Perhaps one of the elements that puts me most at unease with Murphy’s work is the pervasiveness of the pretty girls, who sometimes seem to play into the madness of their strange tasks, with odd, plastered smiles. Other times they’re apparently naive, caught in a world that’s fallen into the absurd. Murphy agrees with this, in a way that suggests she’s more interested in my reaction than anything else.
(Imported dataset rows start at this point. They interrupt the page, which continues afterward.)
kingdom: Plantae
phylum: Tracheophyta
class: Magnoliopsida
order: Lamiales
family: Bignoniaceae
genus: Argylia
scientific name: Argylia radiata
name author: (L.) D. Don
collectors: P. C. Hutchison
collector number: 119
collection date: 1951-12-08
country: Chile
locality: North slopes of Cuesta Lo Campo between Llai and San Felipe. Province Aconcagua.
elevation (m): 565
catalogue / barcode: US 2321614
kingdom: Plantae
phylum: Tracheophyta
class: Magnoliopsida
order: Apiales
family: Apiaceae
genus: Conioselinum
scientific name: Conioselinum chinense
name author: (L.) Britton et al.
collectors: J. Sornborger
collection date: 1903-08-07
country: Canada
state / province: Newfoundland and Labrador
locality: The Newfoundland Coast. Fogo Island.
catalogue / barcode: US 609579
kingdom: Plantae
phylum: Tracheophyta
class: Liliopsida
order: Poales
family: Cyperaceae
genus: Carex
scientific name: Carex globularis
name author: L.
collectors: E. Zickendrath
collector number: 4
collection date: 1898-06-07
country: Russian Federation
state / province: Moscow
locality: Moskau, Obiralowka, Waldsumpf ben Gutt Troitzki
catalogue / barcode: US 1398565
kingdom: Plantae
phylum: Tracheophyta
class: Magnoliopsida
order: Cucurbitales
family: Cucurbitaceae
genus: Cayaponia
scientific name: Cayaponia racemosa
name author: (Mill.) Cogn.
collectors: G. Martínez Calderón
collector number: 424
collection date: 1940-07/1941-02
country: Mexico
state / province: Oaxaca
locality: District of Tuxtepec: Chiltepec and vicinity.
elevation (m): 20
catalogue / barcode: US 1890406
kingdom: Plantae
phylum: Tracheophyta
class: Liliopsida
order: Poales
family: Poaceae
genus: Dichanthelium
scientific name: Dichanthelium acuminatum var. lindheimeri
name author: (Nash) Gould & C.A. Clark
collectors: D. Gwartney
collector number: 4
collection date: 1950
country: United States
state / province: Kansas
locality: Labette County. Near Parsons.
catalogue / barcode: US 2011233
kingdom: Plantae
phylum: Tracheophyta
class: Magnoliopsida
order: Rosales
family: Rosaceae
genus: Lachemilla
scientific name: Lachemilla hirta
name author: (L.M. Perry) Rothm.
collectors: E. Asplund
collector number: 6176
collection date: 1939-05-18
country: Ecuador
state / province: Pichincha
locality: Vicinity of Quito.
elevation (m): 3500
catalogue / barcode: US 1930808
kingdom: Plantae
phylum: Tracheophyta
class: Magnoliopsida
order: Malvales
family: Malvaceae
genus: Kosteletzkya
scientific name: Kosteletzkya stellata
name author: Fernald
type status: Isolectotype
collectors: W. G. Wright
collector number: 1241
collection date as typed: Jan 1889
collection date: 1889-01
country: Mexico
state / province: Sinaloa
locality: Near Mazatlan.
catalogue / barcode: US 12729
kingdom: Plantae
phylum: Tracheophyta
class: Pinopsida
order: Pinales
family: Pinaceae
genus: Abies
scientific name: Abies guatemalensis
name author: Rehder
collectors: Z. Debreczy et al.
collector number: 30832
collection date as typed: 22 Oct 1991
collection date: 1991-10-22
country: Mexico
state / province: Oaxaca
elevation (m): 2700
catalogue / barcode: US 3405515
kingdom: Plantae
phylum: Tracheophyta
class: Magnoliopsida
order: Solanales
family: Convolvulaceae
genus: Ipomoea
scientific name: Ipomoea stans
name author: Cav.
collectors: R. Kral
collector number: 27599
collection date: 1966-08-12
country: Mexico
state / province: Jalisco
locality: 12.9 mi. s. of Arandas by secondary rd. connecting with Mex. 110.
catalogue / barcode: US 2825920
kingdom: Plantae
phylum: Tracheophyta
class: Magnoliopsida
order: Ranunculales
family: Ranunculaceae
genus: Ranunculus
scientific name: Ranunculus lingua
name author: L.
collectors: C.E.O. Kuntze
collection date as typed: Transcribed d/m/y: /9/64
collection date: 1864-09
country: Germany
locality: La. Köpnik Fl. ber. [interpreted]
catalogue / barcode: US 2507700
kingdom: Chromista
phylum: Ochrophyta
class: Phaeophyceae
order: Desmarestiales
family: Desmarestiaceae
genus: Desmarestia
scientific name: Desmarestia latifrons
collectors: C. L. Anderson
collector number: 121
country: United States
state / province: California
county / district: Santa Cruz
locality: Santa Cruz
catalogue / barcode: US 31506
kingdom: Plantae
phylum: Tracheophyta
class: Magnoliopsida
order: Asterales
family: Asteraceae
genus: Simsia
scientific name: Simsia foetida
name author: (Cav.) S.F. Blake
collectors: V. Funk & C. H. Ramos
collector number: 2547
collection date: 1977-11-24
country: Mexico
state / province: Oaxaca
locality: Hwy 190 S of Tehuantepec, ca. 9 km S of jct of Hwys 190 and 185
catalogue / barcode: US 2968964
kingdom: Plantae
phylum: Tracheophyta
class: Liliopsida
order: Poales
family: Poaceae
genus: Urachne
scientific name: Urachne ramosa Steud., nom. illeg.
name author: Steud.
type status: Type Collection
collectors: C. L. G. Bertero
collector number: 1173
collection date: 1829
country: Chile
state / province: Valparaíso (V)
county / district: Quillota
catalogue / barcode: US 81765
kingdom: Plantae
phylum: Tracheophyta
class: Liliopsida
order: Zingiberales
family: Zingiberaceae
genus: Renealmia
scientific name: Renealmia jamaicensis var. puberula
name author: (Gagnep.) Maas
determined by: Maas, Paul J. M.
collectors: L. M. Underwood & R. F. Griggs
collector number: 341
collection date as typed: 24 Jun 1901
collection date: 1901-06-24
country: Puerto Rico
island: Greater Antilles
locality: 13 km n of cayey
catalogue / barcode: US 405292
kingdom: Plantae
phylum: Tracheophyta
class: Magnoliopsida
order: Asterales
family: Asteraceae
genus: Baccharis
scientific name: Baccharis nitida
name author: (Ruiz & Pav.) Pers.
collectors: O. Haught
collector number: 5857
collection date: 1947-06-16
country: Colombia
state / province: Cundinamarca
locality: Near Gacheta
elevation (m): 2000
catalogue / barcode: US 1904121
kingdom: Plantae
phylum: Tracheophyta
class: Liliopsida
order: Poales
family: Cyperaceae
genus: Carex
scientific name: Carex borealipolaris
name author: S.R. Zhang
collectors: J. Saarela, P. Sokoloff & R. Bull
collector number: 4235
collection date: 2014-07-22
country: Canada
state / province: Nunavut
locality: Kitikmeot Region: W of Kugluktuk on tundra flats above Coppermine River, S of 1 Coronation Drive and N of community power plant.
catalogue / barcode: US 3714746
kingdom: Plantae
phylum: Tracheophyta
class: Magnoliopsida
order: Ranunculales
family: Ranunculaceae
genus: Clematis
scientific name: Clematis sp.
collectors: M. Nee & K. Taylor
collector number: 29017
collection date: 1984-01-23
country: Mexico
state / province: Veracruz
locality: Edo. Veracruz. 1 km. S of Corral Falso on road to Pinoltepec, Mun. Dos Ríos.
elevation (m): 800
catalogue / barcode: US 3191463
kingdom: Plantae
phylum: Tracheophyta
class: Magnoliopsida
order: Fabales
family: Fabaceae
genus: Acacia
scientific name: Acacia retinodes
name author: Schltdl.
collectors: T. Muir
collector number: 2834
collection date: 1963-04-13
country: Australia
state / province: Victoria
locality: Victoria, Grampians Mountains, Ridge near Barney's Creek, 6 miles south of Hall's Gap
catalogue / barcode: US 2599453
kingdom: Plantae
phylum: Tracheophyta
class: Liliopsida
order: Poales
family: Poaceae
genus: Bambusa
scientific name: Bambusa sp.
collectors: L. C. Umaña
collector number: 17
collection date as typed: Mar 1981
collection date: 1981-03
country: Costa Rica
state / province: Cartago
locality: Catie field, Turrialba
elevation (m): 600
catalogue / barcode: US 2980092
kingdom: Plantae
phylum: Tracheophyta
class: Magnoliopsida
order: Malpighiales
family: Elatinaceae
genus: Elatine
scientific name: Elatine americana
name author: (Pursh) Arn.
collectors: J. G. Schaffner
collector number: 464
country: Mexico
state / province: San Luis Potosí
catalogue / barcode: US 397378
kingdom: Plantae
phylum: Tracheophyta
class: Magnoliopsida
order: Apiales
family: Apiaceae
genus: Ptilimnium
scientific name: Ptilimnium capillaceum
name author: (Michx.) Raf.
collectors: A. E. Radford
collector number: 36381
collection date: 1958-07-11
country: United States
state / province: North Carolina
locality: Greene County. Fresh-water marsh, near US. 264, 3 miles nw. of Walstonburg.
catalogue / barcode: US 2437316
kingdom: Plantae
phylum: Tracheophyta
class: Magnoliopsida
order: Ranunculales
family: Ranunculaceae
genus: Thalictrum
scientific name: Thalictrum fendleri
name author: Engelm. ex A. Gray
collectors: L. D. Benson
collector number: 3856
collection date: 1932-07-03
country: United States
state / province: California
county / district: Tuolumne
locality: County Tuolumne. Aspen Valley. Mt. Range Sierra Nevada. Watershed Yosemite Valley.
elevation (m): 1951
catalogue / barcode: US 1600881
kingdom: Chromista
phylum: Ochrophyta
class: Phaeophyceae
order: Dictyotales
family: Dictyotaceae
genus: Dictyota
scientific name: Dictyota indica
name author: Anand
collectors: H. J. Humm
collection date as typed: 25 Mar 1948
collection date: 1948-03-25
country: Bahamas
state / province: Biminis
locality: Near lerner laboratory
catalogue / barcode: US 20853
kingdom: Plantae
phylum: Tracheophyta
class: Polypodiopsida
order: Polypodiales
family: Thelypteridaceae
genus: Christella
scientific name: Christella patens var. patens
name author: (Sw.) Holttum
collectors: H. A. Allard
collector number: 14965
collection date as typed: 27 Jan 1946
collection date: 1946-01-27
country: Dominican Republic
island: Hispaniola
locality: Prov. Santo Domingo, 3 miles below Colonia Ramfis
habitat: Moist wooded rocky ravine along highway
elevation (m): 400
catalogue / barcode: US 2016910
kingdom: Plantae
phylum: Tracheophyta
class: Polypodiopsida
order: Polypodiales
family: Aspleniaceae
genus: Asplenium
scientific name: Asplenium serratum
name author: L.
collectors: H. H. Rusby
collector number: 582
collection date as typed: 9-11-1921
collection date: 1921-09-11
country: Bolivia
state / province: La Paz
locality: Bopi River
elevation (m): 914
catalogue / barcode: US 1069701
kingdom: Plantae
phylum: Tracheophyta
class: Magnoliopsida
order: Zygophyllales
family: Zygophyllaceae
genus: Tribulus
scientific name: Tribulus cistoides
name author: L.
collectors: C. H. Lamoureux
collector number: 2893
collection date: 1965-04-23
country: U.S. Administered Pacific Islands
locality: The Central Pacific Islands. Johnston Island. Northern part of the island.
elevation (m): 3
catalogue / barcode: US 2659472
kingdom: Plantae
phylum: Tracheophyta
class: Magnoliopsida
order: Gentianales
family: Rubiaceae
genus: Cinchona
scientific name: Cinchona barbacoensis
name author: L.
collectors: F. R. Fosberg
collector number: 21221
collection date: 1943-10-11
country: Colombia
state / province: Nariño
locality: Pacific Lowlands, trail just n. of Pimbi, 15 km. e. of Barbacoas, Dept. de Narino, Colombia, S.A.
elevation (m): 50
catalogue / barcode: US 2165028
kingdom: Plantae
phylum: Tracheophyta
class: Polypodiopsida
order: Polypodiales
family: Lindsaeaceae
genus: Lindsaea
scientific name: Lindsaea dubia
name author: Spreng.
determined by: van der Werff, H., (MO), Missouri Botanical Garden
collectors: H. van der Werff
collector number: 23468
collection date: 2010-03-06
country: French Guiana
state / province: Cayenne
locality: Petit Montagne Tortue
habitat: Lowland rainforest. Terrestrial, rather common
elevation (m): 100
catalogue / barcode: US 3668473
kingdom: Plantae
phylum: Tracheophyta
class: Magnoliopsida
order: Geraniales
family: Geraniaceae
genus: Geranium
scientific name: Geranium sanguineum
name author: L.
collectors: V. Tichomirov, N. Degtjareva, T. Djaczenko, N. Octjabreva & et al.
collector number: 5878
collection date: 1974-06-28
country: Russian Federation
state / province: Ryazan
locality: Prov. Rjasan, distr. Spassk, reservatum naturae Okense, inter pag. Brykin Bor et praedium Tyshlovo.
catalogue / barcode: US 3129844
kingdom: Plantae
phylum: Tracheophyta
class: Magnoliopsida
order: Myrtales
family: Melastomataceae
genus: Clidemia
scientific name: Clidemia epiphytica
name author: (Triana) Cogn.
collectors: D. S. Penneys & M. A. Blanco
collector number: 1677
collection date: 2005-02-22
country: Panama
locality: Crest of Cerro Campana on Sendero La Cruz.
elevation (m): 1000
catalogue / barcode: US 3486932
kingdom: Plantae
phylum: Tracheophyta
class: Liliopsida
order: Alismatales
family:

“[In a show in St. Louis,] I had this painting of a woman,” Murphy says. “She looked like she was in a nutritionist’s outfit. She had the stove open, and there was a little house in the oven . . . I was giving a little gallery tour, and I said, ‘This is Home Cooking.’ Wayne and I had been looking for a house forever. We had been looking for a year, a couple of years or something. I had wanted a Craftsman bungalow then. So I told that story, my story, and this woman in the group said,”—Murphy drops her voice to a low, threatening groan—“‘That is not what it’s about. That woman is sick of cleaning up after her family, vacuuming the floors, doing the dishes, cooking, doing the wash. She’s ready to take that house, and she’s going to put it in that oven and burn it up!’” Murphy flashes a surprised smile. “And I went, ‘You’re right! You’re absolutely right!’ It really stunned me, but it was her story, and that’s as valid as my story.”

Clearly, there’s more than one way to plump a pillow. Within Murphy’s world, the shadows and light might be crisp, but the rules are barely defined. Hot dog!

Atmospheric Perspective is showing now through December 22 at Cumberland Gallery.